Michael Duffett person
Michael Duffett was born in London and educated at Cambridge from which he holds the BA (1964) and MA (1968) degrees. Immediately after graduation, he went under contract to The British Council to teach in Saudi Arabia where he became fluent in spoken and written Arabic.

In 1966 he lived for a year on the Greek island of Paros where he improved the classical and Biblical Greek he had studied at school and in Cambridge. This eventually led to the publication by McGraw-Hill of "Back to Basics: the Sources of the New Testament" (2005) a text which will eventually be re-issued with a second part ("The Earliest Christian Documents") by BVT. In 1970 he went to live and teach in Japan where he ended up as Associate Professor of English at Kawamura Gakuen University. While in this post, he wrote "The Variety of English Expression" for which he was awarded an "English Language, English-American Cultural Studies Research Degree" recognized in Hawaii as a Litt,D. equivalent. He came to America at the invitation of the East-West Center where he presented a paper entitled "Culture Learning through Literature Learning: with the Arabs and the Japanese", a paper he again presented in California State University, East Bay as a keynote address.

He came to California in 1983 as Senior Branch Manager of The National Reading Devlopment Institute and went on to teach at Columbia College, Humphreys College and is now Adjunct Associate Professor in English and Humanities at San Joaquin Delta College in Stockton where he also serves as Academic Senator.

He has been extensively published as a poet, his best-known book being "Forever Avenue" (John Daniel, Publisher, 1979). With Reuel Denny, Guy Amirthanayagam and Galway Kinnell he edited "Poetry East and West" in Hawaii and he is currently published regularly in New Zealand and California.

He is married with seven children and lives in Valley Springs, California.

Description

Michael Duffett's compendium volume consisting of two books - The Variety of English Expression and The Growth of English Fiction - is intended to introduce college students to the wide range of English literature beginning with a consideration of literary examples that illustrate the unique development of the English language from all the languages of Europe and moving on to examination of individual poets, playwrights and novelists who best represent that wide-ranging tradition.

Duffett's academic training at Cambridge occurred at a time (1960-1964) when English studies were dominated by such figures as F.R.Leavis and C.S.Lewis whose approaches differed widely. Leavis (to whom Duffett felt more drawn) stressed the value of practical criticism, close attention to what was on the page whereas Lewis' approach, first formed in Oxford from which university Lewis had migrated to Cambridge, was more grounded in scholarly consideration of such matters as literary trends and influences and biographical matters.

Duffett uses both approaches, attempting to define an era of literary taste, place an author within it and then look at particular examples of the work.

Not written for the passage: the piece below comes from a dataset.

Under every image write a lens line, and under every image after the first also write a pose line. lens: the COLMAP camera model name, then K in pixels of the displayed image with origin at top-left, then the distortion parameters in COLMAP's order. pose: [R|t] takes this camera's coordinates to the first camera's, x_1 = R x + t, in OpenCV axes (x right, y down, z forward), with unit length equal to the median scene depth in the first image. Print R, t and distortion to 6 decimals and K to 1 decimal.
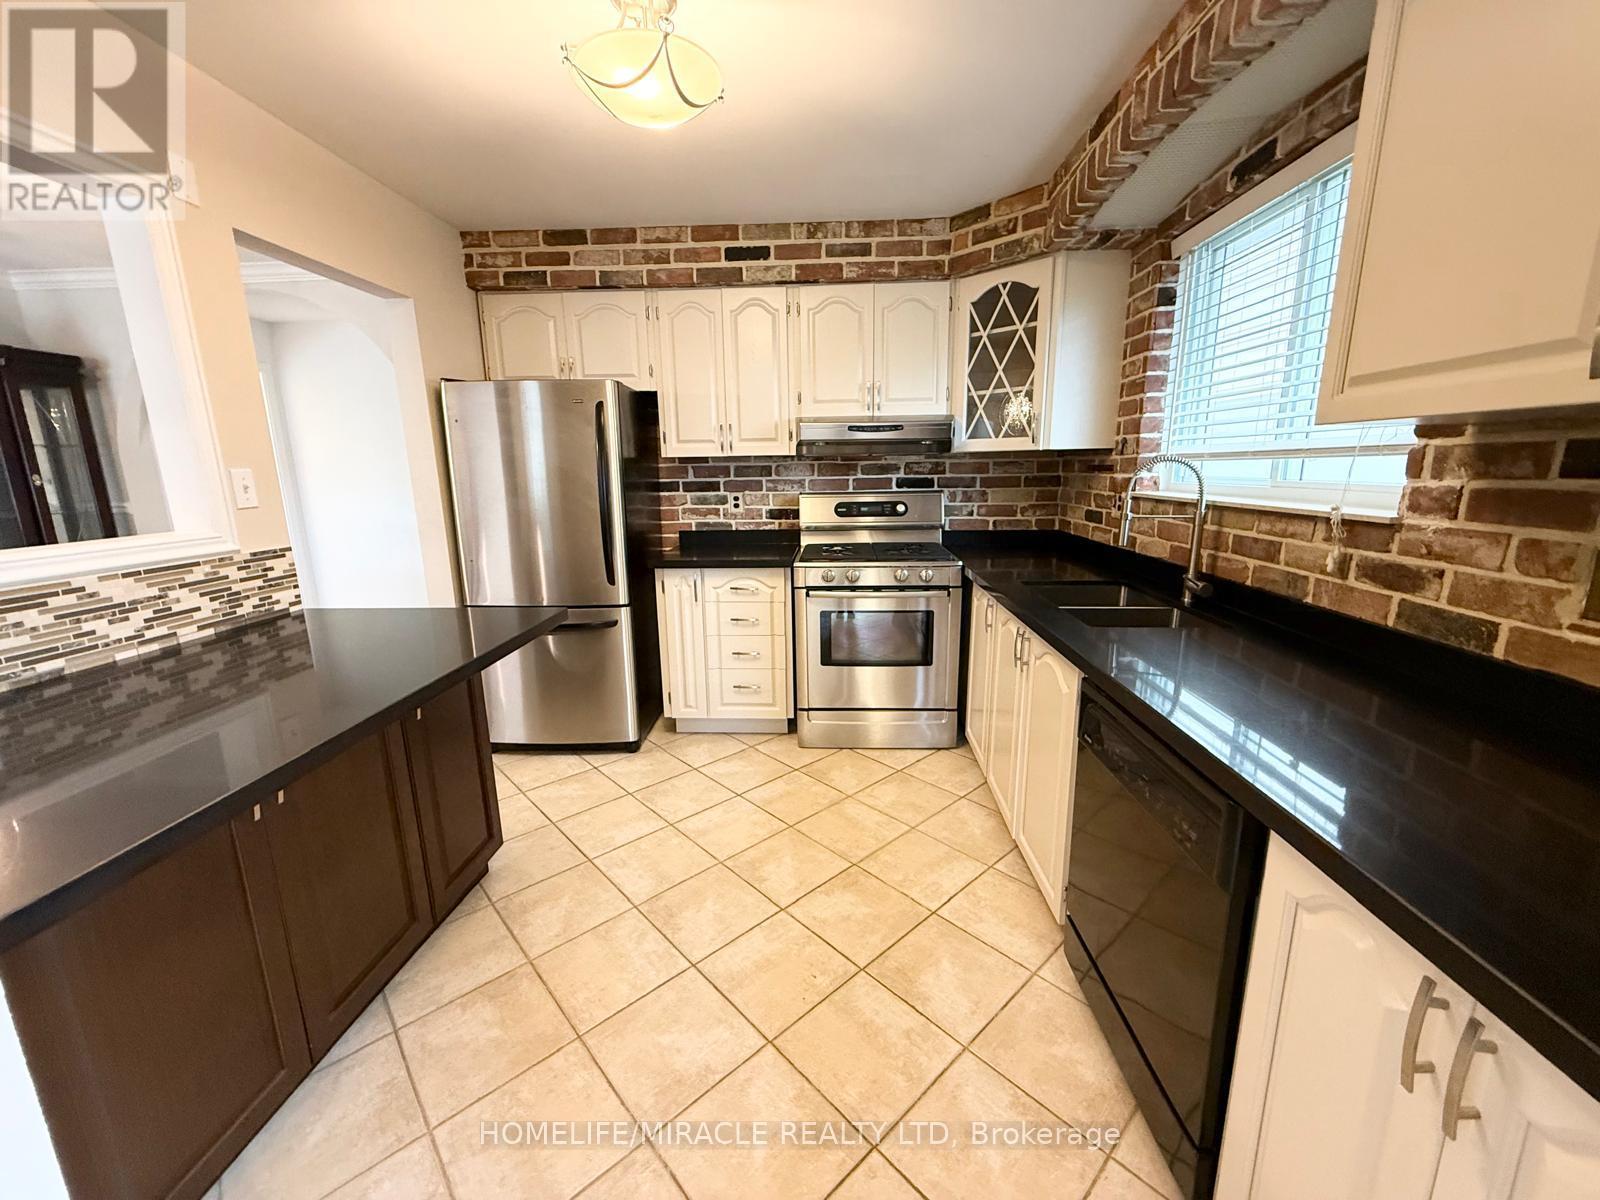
lens RADIAL K [[633.8, 0, 798.0], [0, 633.8, 600.8], [0, 0, 1]] dist [-0.003482, -0.000290]
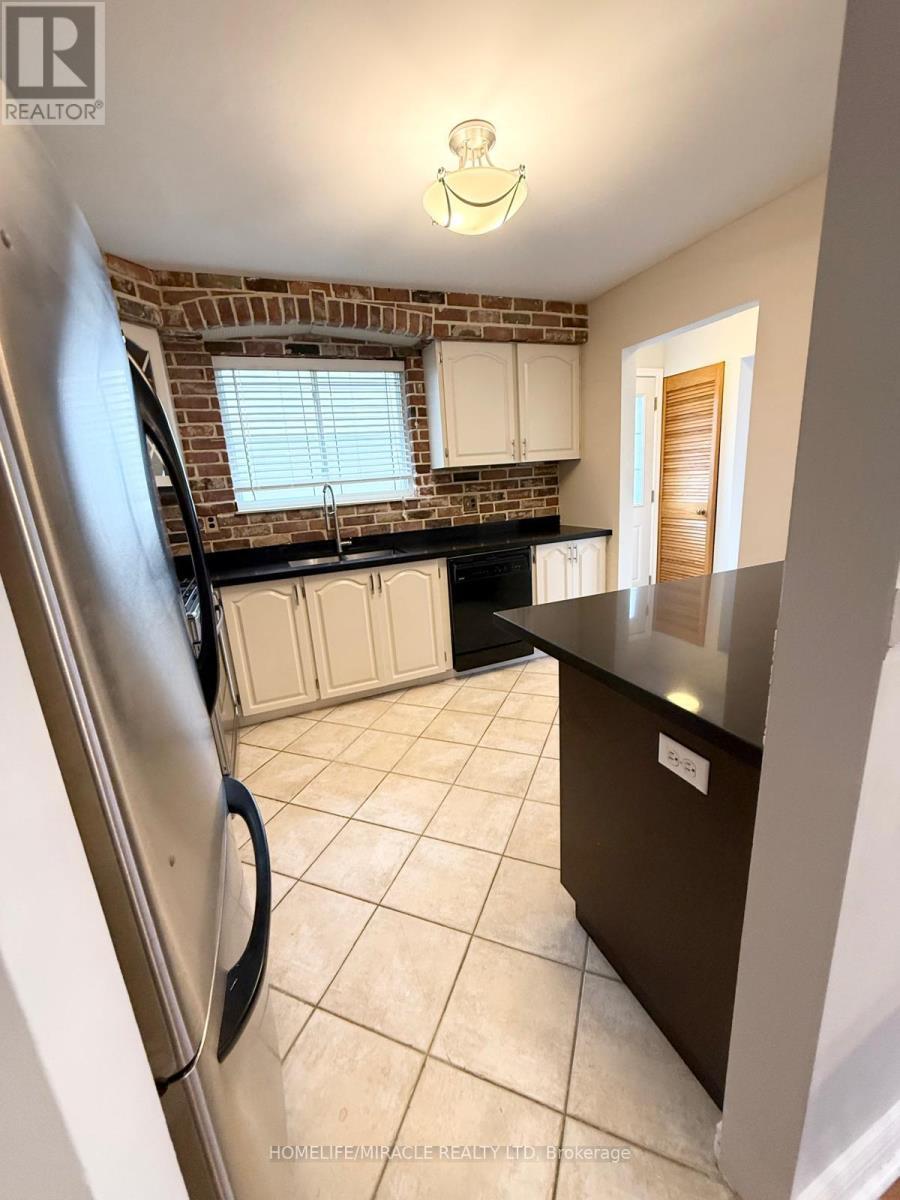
lens RADIAL K [[475.3, 0, 451.1], [0, 475.3, 599.6], [0, 0, 1]] dist [-0.003482, -0.000290]
pose [[-0.433081, -0.176323, 0.883941, -1.113301], [0.261673, 0.913849, 0.310494, -0.285287], [-0.862536, 0.365773, -0.349632, 1.473042]]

The whole two books may be taught over a complete academic year or parts of it scheduled for a semester. The author is convinced that after a complete close reading of the book, the student will have a good grasp of the subject of English literature. There are omissions, probably due to the author's own predilections. There needs to be something on Milton; there is also a neglect of Shelley, the former because a separate complete volume needs to be devoted to the great blind poet and the latter due to the author's preference for others of the Romantics.

The books were written at an earlier stage of the author's academic career and could therefore benefit from treatment of more contemporary matters but Duffett's career has taken a more creative turn in recent years and he now writes more or less exclusively in verse.

Finally, a few words by way of apology to American readers: the book was written before the author was invited to teach in the United States and, whereas he is deeply impressed by American writers (Whitman and Emily Dickinson being favorites), the author has confined his critical attention to the two writers (T.S.Eliot and Henry James) who fit, by virtue not only of becoming British but of feeling great kinship, with English ways.

It will be clear that some passages seem to speak to students for whom English is not their first language but in our increasingly diverse society, that audience is growing.